Handeln im Kolonistendorf Friedrichshagen
Wolfgang Hirche (66) ist eigentlich schon im Rentenalter, denkt aber noch nicht an den Ruhestand. Fast genau sein halbes Leben lang ist er jetzt der Marktmeister von Friedrichshagen.
Seit 1984 managt er die kleine Budenstadt auf dem historischen Marktplatz an der Bölschestraße nun schon. Dass der Markt eingerichtet wurde, war seine Idee. „Ich war damals Taxifahrer und kam oft am Wochenmarkt an der Pankower Kirche vorbei. Dort standen die Anwohner fast immer Schlange nach Bückwaren oder frischem Gemüse“, erinnert er sich. Da er schon lange dem volkseigenen Taxibetrieb „Tschüss“ sagen und was Privates aufbauen wollte, kam ihm die Marktidee. Er erfuhr, dass im alten Dorf Marzahn ein Wochenmarkt eingerichtet wird. Sofort meldete er sich beim Rat des Stadtbezirks. „Dort gab man mir aber schnell einen Korb. Wir wollen im sozialistischen Stadtbezirk keinen privaten Markt, lies man mir ausrichten“, erinnert sich Hirche.
Mehr Erfolg war ihm in Köpenick beschieden. Der dortige Stadtrat für Handel und Versorgung gehörte der bürgerlich orientierten Blockpartei LDPD an. „Der wollte die Bölschestraße wieder zu einer Einkaufsmeile machen, da kam ihm ein Wochenmarkt gerade recht. Der Stadtrat hat dann sogar die örtliche HO-Kaufhalle verdonnert, sich am Markt zu beteiligen“, berichtet Wolfgang Hirche.
Bevor am 28. April 1984 erstmals Markt abgehalten wurde, mussten entsprechende Stände her. Da es die nicht zu kaufen gab, hat Wolfgang Hirche sie mit Freunden aus Material vom Schrottplatz selbst gebaut. Hinter einem der Stände stand er dann selbst und hat Obstsäfte verkauft. „Bis zu 3000 Flaschen habe ich an einem Markttag abgesetzt“, erinnert er sich.

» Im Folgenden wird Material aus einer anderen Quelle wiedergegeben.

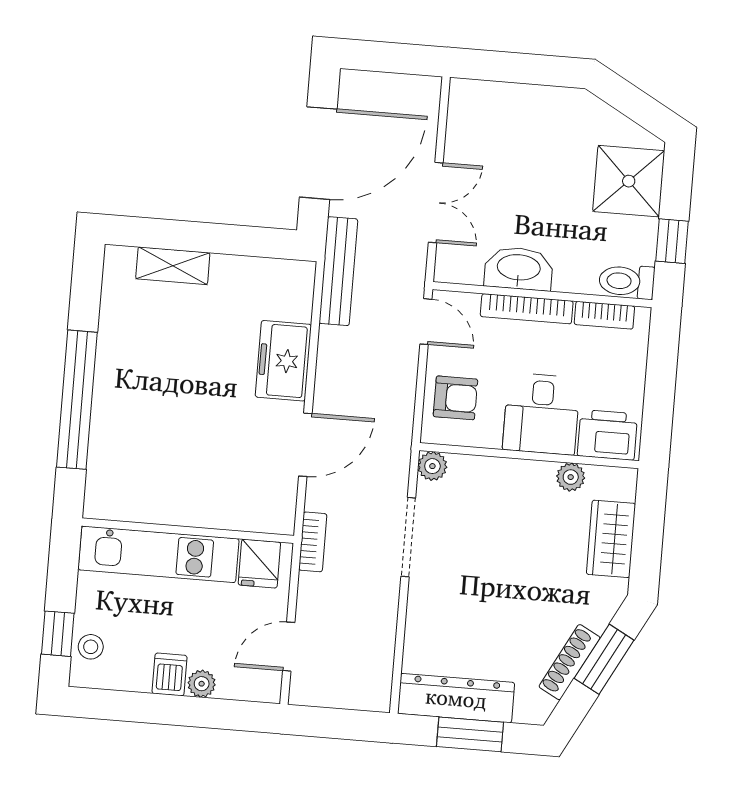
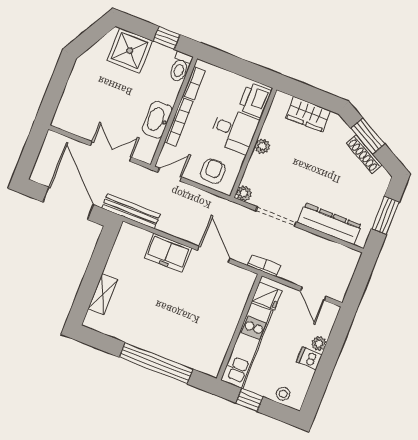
plant: (571, 477) -> (262, 146), moved
window: (58, 634) -> (249, 400), moved
dresser: (456, 698) -> (330, 224), moved, turned 90

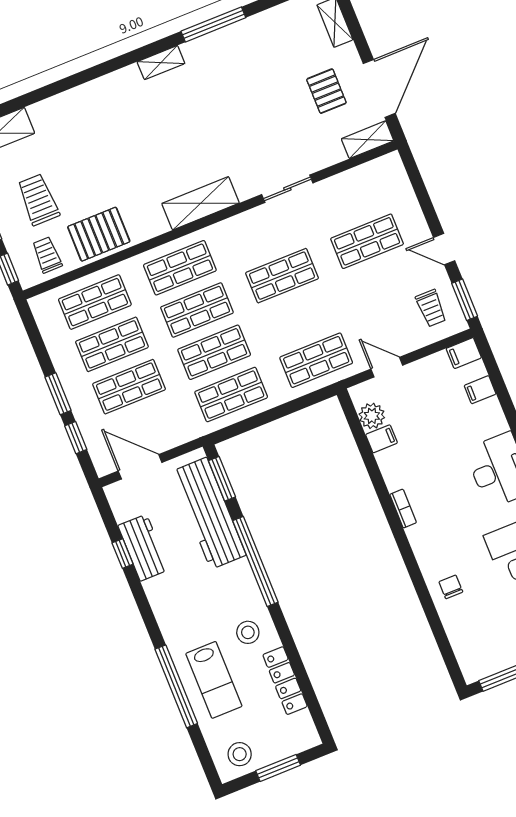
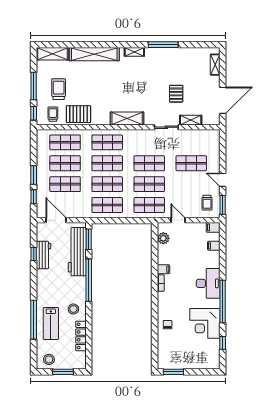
pallet: (326, 91) -> (176, 94), moved
shelving: (82, 100) -> (94, 54), added
shelving: (368, 140) -> (191, 120), moved
shop shelf: (299, 318) -> (149, 184), added
filing cabinet: (381, 439) -> (163, 269), moved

Mit der Wende war Bückware nicht mehr gefragt, weil es plötzlich alles zu kaufen gab. Dafür stellten sich Menschen hinter einen Marktstand, die ein paar Monate zuvor noch einen vermeintlich sicheren Arbeitsplatz hatten. Nun brachten sie Damenunterwäsche und Narva-Glühlampen unter die Leute.
„Heute sind aber wieder Frischwaren wie Fleisch, Wurst, Obst, Gemüse und Fisch gefragt. Da es heute Verkaufswaren mit Kühlung gibt, sind den Angeboten fast keine Grenzen gesetzt“, erzählt Wolfgang Hirche. Die Waren kommen nicht nur aus Berlin und dem nahen Umland. Seit ein paar Wochen kommt der polnische Bauer Mateusz Kicinski aus Küstrin, bringt Möhren, Kartoffeln und später auch Erdbeeren aus eigenem Anbau. „Besonders gut gingen in Friedrichshagen die Pflaumen, die sind aber jetzt alle verkauft“, erzählt Bauer Kicinski.
Weil der langjährige Waldimker Horst Reimer kurz vor Weihnachten 2017 verstorben ist, musste Marktleiter Hirche den Platz neu vergeben. Demnächst bietet ein anderer Imker nun Honig und Honigprodukte aus Brandenburg an.
Insgesamt rund 30 Stände warten an den vier Markttagen auf die Besucher. Die pilgern dann um den Ortsbegründer Friedrich den Großen herum, dessen Denkmal wieder seit 2003 auf dem Marktplatz steht. Geöffnet ist Montag, Mittwoch und Freitag jeweils von 10 bis 17 Uhr und am Sonnabend von 9 bis 13 Uhr.